1. Introduction
Methylation diagnostic testing may seem like a new approach to most clinicians today, although the idea has been around for a long time. DNA methylation in human papillomavirus (HPV) genomes was recognized in the early 1980’s and postulated to have a regulatory role [
1]. The late Professor Harald zur Hausen and his team showed in 1988 that DNA methyltransferase had an important regulatory role in the life cycle of HPV18 [
2]. Methylation as a target for cervical cancer prevention has been actively studied for at least 15 years and is starting to mature into a tool for routine clinical use. New approaches in healthcare can take decades to be incorporated into practice patterns, something that was true for HPV testing, which was already well known as a promising diagnostic target within expert scientific circles in the early 1980s [
3,
4,
5,
6], in fact Dr zur Hausen received his Nobel Prize for research on HPV that was done in the 1970s and early 1980s.
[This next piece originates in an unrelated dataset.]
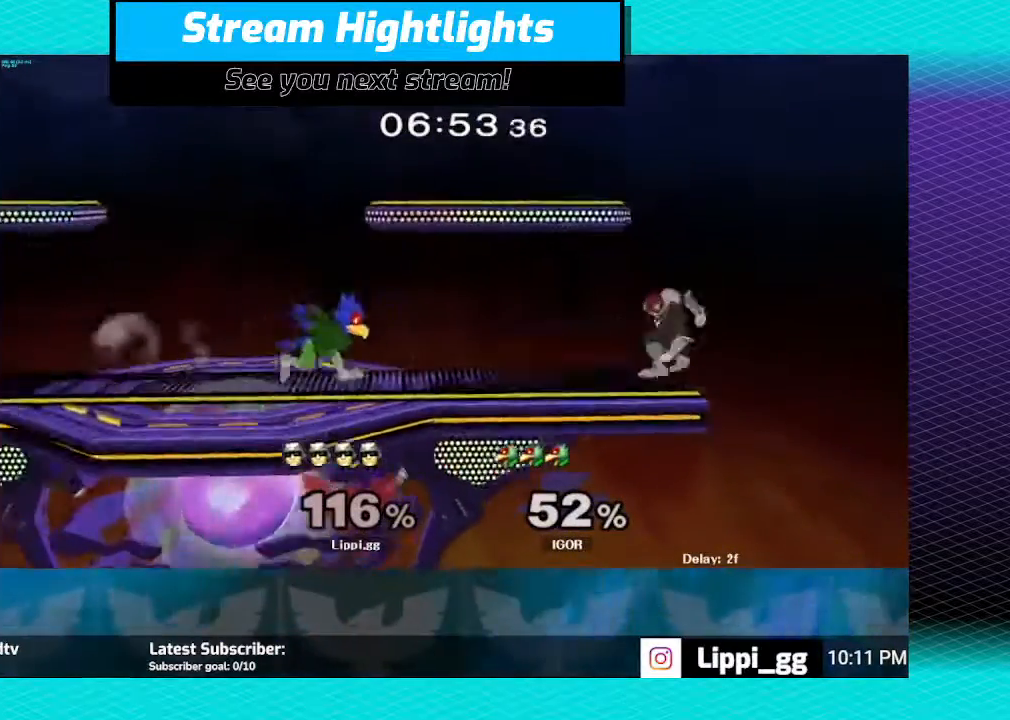
{"buttons": ["R1"], "left_stick": "left", "right_stick": "center", "events": [[167, "left_stick", "center"], [300, "left_stick", "left"], [434, "left_stick", "center"], [500, "left_stick", "left"]]}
General acceptance of HPV as a central part of cervical carcinogenesis took more than 25 years and is today regarded as a key target for standard of care approaches in some countries [
7,
8,
9,
10,
11,
12,
13,
14,
15]. Regrettably, effective tools for control of HPV remain unattainable to most of the world’s population. Dissemination of important new technologies in medicine can be very slow and requires the alignment of scientific, financial, medical, and societal incentives. DNA methylation testing may seem like just another method for finding cervical precancerous lesions and some may ask if there is not already a sufficiently large and confusing number of options for triage? with myriad algorithms and triage variations promoted by different groups and medical bodies. In fact, major problems remain to be solved in cervical cancer screening which include: 1) improved access to the best methods; 2) decreased costs to allow more women to be screened; 3) simplification and shortening of disease diagnosis and management algorithms; 4) Reduction in overtreatment, especially in women of childbearing age; 5) Addressing evolving diagnostic needs as HPV vaccination becomes more widespread.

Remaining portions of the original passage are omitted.